Australian actor turned first-time feature director Mirrah Foulkes has given us a puzzle in her oddball film Judy and Punch. You could say this was a kind of high concept film. The idea of recovering, or literally re-covering, the Punch and Judy show as a sort of fable about marriage and the battle of the sexes (read domestic violence) – is a proactive starting place. And, true to the 17th century original (the concept was imported into England in the 1660s from Italy), the show has Mr Punch enthusiastically whacking his wife Judy, both via the puppets and backstage.
Early on, Judy (Mia Wasikowska) says to her drunken spouse (Damon Harriman), there seems to be a lot more “bashy” in the show now. Punch slaps her down verbally by saying that the public likes “bashy” and therefore it stays in the show. We see straight away the dynamic between them and fear for her and all those around the volatile Professor Punch.
Foulkes has set her film in a late middle ages village called Seaside (a nod to the puppet show’s normal location perhaps, but in this case deliberately upended as it is nowhere near the sea). The village is inhabited by a range of rather overripe characters and the general bawdy atmosphere of superstition and mob cruelty seems to carry the day. The gentler souls – a band of misfits in the villagers’ eyes – have been exiled to the forest beyond. The townsfolk are more archetypes in a way and the film doesn’t really trade in much semblance of psychological realism, any more than it has conventional plotting other than one tragi-comic inciting incident.
The look and feel of the film are certainly interesting, but it has to be said that the tone throughout is bit uncertain. Sometimes it is rollicking fun, at other times we feel we are being preached to in modern terms by the script. Proponents of the film will see this as deliberate, others will see it as a serious lack of clarity of purpose.
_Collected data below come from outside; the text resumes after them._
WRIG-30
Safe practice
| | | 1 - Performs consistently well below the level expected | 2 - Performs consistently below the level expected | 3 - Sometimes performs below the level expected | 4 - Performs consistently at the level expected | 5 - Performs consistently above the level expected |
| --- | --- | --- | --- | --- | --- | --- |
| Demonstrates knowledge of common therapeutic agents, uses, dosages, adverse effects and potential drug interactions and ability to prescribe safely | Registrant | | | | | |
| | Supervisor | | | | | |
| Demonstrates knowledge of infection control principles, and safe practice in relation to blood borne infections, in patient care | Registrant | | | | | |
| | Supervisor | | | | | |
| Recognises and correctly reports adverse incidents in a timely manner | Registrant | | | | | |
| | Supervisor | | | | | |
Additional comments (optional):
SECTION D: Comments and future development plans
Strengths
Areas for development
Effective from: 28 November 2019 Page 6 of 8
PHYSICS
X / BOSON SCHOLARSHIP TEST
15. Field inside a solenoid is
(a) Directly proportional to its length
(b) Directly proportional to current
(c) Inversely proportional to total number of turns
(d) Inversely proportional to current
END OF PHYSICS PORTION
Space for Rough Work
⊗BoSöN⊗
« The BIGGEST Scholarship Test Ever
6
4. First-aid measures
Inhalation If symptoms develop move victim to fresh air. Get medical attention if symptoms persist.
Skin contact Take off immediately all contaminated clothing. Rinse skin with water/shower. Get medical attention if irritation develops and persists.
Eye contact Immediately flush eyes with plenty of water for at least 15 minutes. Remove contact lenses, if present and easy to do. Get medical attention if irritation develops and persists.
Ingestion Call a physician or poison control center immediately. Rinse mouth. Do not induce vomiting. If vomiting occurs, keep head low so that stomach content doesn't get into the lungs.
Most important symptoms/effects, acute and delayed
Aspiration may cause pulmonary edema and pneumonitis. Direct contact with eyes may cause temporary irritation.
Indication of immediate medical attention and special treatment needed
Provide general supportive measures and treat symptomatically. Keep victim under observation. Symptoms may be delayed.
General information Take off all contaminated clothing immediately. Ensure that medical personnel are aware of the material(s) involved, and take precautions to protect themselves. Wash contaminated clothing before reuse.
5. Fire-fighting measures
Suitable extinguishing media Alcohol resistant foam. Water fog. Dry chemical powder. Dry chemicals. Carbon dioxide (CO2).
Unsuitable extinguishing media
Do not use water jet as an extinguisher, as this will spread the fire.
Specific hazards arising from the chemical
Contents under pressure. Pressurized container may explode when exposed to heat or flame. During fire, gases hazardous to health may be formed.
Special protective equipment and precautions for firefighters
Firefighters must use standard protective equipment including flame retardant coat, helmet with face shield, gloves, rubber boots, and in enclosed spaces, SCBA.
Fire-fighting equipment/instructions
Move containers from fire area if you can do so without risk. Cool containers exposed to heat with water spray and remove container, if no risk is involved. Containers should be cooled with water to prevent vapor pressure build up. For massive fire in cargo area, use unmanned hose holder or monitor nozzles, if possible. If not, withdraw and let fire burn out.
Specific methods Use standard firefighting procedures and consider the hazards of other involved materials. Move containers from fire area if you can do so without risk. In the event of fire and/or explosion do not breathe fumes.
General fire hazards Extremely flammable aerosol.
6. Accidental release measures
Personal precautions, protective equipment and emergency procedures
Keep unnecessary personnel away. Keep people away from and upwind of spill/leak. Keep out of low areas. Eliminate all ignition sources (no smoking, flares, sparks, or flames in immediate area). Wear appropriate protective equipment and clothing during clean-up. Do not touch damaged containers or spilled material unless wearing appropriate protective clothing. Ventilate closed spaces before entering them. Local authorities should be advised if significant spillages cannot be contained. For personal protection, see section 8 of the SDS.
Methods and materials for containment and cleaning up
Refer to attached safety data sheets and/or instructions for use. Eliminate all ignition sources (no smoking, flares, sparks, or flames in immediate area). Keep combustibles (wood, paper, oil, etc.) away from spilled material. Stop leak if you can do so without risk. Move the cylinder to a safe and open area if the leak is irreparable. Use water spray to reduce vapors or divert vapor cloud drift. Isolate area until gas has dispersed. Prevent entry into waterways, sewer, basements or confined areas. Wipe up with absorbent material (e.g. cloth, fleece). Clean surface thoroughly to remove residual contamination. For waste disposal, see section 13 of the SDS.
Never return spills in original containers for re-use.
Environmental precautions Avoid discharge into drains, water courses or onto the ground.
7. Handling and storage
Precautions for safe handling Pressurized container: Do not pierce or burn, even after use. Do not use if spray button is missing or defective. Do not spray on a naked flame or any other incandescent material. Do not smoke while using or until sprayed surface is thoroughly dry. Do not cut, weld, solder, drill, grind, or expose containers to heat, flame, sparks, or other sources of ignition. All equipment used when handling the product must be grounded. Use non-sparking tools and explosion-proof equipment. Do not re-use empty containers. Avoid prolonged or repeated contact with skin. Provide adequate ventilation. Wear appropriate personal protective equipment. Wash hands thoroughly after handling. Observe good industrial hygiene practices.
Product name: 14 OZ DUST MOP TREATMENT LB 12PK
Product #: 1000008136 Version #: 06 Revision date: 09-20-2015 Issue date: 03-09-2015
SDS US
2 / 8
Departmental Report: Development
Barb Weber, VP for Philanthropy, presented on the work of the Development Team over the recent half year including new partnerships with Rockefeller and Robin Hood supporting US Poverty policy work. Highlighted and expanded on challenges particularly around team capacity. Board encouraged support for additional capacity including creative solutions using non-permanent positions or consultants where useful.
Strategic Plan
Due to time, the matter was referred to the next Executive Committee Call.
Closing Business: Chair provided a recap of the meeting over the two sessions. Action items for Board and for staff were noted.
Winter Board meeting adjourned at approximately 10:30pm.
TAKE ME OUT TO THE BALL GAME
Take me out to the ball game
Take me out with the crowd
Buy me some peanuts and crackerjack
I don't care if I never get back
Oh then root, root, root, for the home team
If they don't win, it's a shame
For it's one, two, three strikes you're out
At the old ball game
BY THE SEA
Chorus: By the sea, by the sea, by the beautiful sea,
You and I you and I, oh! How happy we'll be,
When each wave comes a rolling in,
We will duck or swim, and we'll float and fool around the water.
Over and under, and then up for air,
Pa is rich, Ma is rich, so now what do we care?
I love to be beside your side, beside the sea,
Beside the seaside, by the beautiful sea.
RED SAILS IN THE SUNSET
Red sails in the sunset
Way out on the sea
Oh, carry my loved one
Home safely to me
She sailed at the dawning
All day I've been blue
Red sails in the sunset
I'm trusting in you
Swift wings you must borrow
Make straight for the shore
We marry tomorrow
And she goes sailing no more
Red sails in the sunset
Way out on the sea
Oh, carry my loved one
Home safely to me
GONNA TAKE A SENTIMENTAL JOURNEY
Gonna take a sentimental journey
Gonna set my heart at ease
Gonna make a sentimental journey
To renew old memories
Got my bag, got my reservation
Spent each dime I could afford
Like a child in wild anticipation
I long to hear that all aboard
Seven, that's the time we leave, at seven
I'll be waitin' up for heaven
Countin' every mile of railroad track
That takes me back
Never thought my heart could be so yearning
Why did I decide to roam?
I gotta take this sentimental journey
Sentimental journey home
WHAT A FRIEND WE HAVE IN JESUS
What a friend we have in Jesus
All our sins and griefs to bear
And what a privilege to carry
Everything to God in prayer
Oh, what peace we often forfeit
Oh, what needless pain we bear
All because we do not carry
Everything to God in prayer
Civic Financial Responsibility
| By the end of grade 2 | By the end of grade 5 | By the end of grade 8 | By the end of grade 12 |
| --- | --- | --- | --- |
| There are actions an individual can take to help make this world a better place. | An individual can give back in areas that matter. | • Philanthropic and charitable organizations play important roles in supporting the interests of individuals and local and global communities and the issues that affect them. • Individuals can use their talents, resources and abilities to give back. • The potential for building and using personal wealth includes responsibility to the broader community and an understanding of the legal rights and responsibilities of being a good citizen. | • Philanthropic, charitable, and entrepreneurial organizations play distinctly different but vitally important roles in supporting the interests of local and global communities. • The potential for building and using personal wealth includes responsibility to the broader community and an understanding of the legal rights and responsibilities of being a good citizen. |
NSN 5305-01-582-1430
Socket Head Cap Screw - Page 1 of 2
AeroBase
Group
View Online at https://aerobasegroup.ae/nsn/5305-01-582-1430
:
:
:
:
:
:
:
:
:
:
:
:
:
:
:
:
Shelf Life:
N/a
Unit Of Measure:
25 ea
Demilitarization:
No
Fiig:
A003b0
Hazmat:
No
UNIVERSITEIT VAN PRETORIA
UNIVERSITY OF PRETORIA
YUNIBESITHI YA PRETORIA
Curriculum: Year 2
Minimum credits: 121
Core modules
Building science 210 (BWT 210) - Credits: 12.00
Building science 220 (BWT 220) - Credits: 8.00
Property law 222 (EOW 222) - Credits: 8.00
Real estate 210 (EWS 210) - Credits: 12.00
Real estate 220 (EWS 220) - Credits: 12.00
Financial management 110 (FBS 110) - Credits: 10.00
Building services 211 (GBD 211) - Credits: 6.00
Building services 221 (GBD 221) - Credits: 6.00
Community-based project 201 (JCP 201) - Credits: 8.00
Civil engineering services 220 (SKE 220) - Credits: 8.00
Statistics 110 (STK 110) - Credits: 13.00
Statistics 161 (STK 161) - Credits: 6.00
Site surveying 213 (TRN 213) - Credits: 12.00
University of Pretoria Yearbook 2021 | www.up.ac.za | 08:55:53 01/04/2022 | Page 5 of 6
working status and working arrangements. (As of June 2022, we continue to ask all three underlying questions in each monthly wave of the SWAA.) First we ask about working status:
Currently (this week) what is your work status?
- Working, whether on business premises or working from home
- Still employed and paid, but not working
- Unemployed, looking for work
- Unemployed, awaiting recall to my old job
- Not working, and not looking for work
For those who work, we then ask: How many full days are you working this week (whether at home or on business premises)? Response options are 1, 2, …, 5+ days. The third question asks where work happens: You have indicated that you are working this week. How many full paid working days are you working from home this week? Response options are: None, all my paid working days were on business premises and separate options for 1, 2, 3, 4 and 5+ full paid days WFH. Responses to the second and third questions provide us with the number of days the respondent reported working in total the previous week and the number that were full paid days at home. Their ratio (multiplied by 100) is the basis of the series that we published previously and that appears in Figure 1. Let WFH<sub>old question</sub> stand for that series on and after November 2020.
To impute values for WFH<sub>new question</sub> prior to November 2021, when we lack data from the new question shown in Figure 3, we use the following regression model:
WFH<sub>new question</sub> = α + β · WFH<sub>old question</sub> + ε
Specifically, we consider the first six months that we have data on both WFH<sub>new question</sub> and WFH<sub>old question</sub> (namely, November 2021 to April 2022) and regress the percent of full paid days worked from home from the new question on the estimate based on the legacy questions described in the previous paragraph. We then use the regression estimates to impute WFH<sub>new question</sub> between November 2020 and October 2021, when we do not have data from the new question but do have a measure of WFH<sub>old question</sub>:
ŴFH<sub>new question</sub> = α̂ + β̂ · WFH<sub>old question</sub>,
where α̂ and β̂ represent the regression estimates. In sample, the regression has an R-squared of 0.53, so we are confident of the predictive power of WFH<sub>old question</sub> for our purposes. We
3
Of course, we should recall that the original puppet show was not just intended for kids, it was a saucy (and ‘violent’) entertainment.
There are a large array of influences and genres on display too, from female-driven revenge thriller to Monty Python madcapism. In fact, the Pythonesque elements are a case in point for, at times, the film resembles something by Terry Gilliam with all the ill-discipline and excess of whimsy that might imply.
The director has gone on record as saying that we should see the film as “bat shit crazy and fun”. Well, be careful what you wish for. One person’s crazy is another person’s WTF? It is certainly a film that will provoke and divide audiences. It is good not to be bland. There are memorable moments and promising directorial touches but, in another way, there is so much crammed in that it becomes a bit of a dog’s breakfast – with extra sausage of course.